If anyone is qualified to comment on issues of race, urban violence, and policing, it is Marilyn Mosby. Born to an unmarried high school junior in the gritty Dorchester neighborhood of south Boston, she was raised alongside her younger brother and sister in a house full of cops: Her grandfather was on the force, as was her mother, as was her uncle next door. “It gives me perspective,” she says. “I know the majority of police officers are outstanding, dedicated, loyal public servants, just like my family.” The house she grew up in, nicknamed the Police House, was a boisterous place, where Marilyn’s grandparents would host competitive karaoke nights around the family pool. “The entire community would come,” she says, “which is annoying when it’s 4:00 a.m. and you’re trying to study.”

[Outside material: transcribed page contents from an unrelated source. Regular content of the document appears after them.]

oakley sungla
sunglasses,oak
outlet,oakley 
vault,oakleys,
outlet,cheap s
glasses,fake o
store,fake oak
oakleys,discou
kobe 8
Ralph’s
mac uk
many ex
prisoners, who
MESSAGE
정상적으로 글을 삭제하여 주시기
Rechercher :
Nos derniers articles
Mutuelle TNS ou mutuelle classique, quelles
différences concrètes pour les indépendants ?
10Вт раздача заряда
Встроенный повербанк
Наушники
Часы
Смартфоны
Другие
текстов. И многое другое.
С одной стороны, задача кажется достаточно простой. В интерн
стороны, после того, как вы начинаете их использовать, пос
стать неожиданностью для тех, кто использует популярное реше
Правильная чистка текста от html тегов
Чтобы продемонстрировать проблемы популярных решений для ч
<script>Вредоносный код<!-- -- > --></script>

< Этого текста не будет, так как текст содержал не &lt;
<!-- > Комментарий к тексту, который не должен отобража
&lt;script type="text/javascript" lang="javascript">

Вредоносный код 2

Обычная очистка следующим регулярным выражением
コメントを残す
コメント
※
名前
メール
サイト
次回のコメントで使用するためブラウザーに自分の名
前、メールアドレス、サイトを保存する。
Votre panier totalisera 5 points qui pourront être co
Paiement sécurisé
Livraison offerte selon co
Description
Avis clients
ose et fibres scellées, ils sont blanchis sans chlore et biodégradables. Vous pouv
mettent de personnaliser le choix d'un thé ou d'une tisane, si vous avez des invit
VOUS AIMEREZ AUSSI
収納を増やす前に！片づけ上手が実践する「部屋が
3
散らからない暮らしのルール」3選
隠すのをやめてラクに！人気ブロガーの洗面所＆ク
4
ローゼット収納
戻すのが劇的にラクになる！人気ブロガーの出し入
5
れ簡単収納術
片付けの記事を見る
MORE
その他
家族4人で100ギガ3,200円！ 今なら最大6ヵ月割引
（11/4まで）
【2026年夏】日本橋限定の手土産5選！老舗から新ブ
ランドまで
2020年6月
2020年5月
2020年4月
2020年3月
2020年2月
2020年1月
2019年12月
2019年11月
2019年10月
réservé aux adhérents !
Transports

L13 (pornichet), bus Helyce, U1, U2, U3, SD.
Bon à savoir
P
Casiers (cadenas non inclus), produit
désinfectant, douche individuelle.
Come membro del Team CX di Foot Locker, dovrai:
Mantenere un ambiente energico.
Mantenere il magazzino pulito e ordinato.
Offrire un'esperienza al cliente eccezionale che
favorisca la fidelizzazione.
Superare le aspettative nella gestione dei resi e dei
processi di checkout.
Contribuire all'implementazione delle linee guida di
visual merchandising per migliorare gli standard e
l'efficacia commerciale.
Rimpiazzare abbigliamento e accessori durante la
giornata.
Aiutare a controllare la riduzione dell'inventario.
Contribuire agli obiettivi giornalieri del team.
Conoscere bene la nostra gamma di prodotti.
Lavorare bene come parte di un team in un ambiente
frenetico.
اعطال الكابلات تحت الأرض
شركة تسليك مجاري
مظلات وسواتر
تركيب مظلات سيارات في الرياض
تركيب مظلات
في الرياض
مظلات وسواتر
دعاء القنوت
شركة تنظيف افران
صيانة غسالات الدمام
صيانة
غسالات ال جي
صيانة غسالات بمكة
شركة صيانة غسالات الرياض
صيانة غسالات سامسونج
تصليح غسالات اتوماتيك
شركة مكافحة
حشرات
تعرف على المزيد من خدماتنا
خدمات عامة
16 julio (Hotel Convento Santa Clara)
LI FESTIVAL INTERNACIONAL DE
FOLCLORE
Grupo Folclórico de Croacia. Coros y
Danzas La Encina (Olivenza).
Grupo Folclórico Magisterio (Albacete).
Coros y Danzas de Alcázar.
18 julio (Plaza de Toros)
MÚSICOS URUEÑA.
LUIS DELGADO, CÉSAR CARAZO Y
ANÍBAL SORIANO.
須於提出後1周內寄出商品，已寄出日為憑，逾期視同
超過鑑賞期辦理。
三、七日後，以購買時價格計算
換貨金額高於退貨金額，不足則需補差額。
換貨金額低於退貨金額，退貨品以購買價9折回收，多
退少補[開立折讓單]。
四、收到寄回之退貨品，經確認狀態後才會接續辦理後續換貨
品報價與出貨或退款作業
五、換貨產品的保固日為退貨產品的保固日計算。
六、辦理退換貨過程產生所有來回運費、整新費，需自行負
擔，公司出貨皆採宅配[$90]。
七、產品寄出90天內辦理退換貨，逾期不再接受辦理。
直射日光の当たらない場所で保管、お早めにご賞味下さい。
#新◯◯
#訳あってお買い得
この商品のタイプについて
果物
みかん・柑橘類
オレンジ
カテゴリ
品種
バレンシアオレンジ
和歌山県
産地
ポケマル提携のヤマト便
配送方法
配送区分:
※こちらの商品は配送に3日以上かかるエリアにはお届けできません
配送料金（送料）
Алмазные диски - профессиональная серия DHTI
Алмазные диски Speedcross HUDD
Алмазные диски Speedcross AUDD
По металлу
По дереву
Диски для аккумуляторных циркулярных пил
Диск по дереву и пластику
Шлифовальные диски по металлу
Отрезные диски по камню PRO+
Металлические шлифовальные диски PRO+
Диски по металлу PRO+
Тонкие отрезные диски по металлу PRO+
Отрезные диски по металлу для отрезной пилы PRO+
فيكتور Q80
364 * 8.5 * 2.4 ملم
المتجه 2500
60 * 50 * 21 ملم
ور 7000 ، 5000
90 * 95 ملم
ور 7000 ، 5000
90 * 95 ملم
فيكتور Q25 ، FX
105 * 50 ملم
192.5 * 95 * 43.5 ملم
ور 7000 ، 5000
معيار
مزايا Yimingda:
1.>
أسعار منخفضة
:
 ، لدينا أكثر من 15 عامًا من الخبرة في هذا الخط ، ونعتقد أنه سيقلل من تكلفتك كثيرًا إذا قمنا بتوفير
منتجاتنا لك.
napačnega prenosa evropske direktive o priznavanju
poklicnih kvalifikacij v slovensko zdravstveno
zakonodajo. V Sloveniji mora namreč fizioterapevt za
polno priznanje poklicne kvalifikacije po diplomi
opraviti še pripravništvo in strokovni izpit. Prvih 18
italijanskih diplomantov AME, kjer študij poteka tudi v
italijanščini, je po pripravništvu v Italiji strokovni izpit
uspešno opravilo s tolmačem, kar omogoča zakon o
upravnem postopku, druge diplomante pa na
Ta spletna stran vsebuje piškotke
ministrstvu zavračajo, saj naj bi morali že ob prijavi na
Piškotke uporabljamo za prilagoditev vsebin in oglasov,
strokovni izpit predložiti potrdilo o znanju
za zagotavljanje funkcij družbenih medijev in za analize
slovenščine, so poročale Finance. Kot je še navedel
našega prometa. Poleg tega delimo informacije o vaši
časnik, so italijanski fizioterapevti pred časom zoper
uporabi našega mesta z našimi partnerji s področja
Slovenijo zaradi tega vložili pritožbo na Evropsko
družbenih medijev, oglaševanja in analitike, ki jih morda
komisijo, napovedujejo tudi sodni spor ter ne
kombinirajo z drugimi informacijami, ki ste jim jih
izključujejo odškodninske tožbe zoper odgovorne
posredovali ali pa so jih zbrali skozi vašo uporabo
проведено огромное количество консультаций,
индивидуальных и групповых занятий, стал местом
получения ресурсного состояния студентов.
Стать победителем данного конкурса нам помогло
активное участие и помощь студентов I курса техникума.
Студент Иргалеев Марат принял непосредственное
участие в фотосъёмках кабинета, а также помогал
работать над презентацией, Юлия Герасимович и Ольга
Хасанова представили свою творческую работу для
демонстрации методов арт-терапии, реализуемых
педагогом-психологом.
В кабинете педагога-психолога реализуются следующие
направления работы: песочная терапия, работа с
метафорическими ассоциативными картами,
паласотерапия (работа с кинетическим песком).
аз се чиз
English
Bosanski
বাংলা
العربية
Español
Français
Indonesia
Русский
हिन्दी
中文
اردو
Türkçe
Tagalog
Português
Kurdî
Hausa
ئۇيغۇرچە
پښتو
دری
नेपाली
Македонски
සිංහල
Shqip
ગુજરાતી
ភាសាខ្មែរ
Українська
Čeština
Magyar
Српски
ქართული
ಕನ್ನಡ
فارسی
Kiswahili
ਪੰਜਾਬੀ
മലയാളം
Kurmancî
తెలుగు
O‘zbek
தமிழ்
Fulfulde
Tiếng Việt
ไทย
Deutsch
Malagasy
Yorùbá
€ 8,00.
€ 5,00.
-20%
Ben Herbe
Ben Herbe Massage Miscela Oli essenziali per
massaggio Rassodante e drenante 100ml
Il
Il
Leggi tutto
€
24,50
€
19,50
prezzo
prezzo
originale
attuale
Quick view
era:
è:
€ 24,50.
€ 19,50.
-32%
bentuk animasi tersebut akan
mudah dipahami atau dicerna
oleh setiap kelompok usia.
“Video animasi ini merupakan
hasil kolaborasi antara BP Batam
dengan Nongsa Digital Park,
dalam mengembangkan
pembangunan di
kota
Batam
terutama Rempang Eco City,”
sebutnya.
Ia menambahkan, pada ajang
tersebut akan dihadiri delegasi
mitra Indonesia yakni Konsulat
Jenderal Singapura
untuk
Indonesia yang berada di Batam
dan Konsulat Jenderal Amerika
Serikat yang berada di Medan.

Her mother, Linda, describes Marilyn as “a determined little girl. When she was a baby, I had to rock her to sleep to a specific song, Michael Jackson’s ‘Rock with You.’ ” Linda enrolled her daughter in a desegregation program that bused Marilyn an hour away to one of the top schools in the state, where she was at first the only Black student. “She soared through the curriculum,” remembers Monique Marshall Veale, an administrator who became a mentor to Marilyn. “I can still hear her voice in the halls in eighth grade. She challenged anything that didn’t feel right or sound right.” Then, the summer before ninth grade, Marilyn experienced a tragedy at home. Her seventeen-year-old cousin Diron Spence was shot and killed just steps from her house when, she says, he was mistaken for a local drug dealer. As Mosby describes Diron lying in the street, emotion catches in her voice. “We were raised like brother and sister, and both wanted to be first-generation college graduates.” The trauma of that scene has never left her.